A professor at Chico State (CSU, Chico) referred to President Donald Trump and the Republican Party as “poison,” and suggested that she and other professors use the “immense privilege” they have as “tenured faculty” to protect students who are offended by their classmates exercising their First Amendment rights. The instructor told Breitbart News that the First Amendment allowing the school’s College Republicans to “voice their support for Trump and — the Republican Party” is “intensely hurtful” to many students on campus.
“The First Amendment protects our Republican Club students to voice their support for Trump and their support of the Republican Party. That is intensely hurtful to many of our students on campus,” CSU, Chico instructor Lindsay Briggs told Breitbart News.
The instructor had been responding to Breitbart News’ request for comment regarding a recent tweet in which Briggs referred to President Trump and Republicans as “poison,” urging her colleagues to “protect” students who become offended after hearing conservative students vocalize their support for President Trump ahead of the 2020 Election due to the First Amendment.
“You and I have every right to stand by marginalized students and call out Trump and the Republican Party for being poison,” tweeted Briggs on Saturday.
“It is our time to be fearless leaders on campus and I expect more of you to stand up and do so. Particularly tenured faculty. We enjoy immense privilege so we better start using it,” she added, calling on her colleagues at CSU, Chico to “do an honest personal inventory and decide where you will stand as things escalate” ahead of the 2020 Election.

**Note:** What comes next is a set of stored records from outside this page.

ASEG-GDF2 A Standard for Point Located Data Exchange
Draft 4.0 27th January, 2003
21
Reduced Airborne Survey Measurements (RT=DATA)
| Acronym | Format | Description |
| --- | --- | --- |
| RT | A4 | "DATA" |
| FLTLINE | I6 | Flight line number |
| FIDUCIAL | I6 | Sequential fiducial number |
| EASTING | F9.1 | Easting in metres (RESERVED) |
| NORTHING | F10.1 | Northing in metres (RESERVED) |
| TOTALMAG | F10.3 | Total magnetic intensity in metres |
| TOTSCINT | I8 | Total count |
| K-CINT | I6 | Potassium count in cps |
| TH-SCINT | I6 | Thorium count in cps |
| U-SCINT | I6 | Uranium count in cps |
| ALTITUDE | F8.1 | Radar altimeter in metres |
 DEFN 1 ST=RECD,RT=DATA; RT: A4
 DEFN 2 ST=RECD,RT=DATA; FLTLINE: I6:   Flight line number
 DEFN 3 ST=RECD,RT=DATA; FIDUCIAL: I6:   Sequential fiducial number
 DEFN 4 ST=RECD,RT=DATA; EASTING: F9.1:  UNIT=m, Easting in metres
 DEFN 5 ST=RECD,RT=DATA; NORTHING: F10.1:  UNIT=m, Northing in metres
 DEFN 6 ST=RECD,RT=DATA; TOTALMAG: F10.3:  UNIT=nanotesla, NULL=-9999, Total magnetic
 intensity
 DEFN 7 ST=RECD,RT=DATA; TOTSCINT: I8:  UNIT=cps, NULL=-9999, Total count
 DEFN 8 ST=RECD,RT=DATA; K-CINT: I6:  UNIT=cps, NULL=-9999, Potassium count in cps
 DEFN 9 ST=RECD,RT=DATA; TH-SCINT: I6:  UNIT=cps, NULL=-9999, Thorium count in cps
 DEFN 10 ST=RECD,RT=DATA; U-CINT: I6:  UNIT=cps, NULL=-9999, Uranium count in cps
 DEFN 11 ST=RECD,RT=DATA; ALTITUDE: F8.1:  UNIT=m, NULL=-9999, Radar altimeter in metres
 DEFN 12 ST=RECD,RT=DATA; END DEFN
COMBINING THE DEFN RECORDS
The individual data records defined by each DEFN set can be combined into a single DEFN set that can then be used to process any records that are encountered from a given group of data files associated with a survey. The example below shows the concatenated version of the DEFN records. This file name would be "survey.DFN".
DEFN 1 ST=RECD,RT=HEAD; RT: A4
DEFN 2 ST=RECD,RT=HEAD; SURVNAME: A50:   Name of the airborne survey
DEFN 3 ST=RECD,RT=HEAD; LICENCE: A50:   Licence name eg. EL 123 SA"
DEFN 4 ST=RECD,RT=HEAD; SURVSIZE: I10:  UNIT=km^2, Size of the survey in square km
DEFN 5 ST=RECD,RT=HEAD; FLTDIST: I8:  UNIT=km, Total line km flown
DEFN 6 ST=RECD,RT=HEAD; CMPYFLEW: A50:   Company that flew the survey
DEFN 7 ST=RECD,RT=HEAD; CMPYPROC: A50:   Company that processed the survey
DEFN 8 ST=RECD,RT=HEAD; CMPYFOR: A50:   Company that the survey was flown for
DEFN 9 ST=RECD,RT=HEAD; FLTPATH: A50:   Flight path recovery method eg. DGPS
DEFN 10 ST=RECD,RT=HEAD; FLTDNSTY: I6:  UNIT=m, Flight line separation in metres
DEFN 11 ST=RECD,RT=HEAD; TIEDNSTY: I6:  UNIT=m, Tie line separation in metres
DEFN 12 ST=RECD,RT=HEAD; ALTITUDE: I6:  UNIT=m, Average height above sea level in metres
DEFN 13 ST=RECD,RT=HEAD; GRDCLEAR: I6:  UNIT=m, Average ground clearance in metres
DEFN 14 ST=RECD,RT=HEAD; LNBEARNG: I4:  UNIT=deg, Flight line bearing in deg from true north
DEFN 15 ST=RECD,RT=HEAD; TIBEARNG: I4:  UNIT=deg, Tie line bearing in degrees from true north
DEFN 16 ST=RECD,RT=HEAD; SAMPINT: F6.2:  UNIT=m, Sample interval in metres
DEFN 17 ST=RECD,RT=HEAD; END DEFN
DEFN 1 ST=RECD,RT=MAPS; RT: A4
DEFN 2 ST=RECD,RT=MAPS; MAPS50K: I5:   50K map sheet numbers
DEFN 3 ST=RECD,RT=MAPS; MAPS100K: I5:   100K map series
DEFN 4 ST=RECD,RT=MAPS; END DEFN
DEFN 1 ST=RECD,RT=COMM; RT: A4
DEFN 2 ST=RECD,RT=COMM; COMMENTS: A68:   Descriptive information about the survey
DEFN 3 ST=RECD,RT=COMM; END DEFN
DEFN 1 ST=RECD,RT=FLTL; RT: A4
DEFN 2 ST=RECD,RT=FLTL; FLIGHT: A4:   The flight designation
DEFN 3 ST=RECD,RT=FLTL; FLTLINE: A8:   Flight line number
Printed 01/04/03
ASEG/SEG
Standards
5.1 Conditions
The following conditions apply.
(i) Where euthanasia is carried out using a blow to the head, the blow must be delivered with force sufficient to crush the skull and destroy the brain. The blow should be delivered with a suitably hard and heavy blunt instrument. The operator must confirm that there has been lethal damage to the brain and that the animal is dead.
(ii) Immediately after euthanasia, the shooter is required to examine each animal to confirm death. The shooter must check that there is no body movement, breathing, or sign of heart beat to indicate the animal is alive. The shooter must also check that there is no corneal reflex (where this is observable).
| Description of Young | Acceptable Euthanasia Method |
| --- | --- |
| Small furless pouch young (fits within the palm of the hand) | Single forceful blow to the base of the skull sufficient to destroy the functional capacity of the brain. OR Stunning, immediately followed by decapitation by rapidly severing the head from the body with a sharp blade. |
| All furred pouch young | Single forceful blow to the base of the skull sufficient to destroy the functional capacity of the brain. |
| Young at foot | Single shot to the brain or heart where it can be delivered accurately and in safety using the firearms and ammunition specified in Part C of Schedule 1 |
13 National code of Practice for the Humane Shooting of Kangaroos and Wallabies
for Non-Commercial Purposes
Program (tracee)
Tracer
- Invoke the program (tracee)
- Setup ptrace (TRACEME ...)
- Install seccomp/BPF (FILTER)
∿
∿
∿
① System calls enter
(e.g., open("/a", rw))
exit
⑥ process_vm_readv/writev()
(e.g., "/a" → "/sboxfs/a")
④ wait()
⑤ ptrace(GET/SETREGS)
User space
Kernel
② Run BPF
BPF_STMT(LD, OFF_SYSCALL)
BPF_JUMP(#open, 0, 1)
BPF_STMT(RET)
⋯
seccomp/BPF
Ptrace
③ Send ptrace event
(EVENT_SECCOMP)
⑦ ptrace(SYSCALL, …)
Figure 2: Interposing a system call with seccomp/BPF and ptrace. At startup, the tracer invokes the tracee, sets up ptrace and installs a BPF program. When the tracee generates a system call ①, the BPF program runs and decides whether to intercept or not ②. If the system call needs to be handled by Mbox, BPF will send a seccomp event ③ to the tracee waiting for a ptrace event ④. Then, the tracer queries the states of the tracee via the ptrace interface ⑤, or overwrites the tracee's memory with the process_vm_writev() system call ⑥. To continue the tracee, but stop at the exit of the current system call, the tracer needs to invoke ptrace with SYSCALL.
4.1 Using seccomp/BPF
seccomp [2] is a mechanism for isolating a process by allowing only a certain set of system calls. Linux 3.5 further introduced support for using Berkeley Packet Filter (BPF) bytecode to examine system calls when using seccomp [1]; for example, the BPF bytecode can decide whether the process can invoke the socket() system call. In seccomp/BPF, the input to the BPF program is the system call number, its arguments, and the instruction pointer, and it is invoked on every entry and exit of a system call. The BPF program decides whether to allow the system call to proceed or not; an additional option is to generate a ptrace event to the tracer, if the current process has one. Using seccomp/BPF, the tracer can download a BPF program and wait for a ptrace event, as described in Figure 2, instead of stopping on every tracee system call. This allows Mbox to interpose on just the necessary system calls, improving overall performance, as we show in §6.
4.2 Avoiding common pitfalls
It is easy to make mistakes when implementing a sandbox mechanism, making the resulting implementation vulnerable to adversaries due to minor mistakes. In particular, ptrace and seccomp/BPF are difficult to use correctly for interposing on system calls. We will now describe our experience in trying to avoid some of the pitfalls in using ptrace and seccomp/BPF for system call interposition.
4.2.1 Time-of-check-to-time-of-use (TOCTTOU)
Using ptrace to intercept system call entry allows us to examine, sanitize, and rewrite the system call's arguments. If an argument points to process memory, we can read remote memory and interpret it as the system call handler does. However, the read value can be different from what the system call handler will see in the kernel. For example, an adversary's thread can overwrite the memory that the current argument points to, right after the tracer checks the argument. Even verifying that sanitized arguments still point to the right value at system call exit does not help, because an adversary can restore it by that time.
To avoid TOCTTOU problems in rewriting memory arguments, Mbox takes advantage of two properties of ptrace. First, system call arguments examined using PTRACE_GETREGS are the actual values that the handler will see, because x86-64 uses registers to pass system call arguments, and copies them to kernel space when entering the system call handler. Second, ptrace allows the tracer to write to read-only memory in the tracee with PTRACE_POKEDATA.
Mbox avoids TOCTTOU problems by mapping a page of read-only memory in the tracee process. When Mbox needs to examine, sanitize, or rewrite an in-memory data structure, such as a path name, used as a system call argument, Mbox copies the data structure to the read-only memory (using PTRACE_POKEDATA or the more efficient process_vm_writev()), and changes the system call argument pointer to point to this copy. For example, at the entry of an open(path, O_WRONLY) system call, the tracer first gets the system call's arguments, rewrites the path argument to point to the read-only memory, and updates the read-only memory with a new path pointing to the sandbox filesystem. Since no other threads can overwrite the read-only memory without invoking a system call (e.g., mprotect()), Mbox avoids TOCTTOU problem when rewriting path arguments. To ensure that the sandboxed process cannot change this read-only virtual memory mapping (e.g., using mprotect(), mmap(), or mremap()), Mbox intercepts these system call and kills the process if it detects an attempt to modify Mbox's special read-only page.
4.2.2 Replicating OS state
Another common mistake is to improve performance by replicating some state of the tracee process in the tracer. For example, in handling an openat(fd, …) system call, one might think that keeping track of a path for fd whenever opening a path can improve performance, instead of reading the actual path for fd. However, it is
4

Briggs, who is a tenured faculty member in the Department of Public Health & Health Services Administration at CSU, Chico, had been reacting to “the recent ruckus on campus,” which she says is only “going to get bigger with the looming election.”
The “ruckus” appears to be in reference to recent clashes between leftist students and the school’s College Republicans group, whose chapter president was seen on video being attacked by an outraged student protester who took his sign and struck him in the face with it.
Following the incident, Briggs declared that “it is possible to uphold 1st Amendment Speech rights AND condemn, scold, and disagree with messages that you don’t agree with,” in an apparent defense of censuring conservative students for their so-called poisonous views.
Moreover, Briggs does not appear to be alone in her assessment.
Last week, an entire cohort of CSU, Chico professors accused the school’s College Republicans of harboring “white supremacist” views and subjecting students to “racist provocation” due to their support of President Donald Trump.
The professors added that just because conservative students have free speech rights “does not in any way mean we have to sit by, silently.”
Briggs further echoed those sentiments, stating, “our students need us. They need to know that even if the law can’t protect them from hurt and sadness, their faculty and staff will hold them in those hard spots.”
Briggs told Breitbart News that because the First Amendment protects conservative students’ free speech rights on campus, it is up to faculty and staff to prioritize being “compassionate and hear the hurt they feel, even if we cannot limit the speech of their fellow students.”
Briggs insisted that no one on staff at CSU, Chico is trying to limit conservative students’ speech, adding, “in no way am I saying Republicans are not welcome or should not be on our campus.”
In response to Breitbart News’ request for clarification on what the instructor meant by “poison,” Briggs said, “I believe that Trump and the current Republican Party are destructive and harmful to our country. The discord and meanness exemplified by their continued behavior is poison to the masses.”
“The remedy would be to stop being so toxic. Stop being hurtful and incendiary to wide swaths of the population,” she added.
The instructor also said that she has had “Republican students” in her classes, and that their grades have not been negatively affected due to these so-called poisonous views.
“I have had many Republican students in my courses over the years and they have all enjoyed the ability to speak up for their beliefs in my classroom and my evaluation of their grades is based on their academic work, not their personal beliefs,” said Briggs. “I am quite able to be unbiased in the classroom and hold strong political beliefs outside the classroom.”
“The Republican Party is poison to our country and I want students on our campus to know that their faculty care about their hurts and their pain,” she affirmed.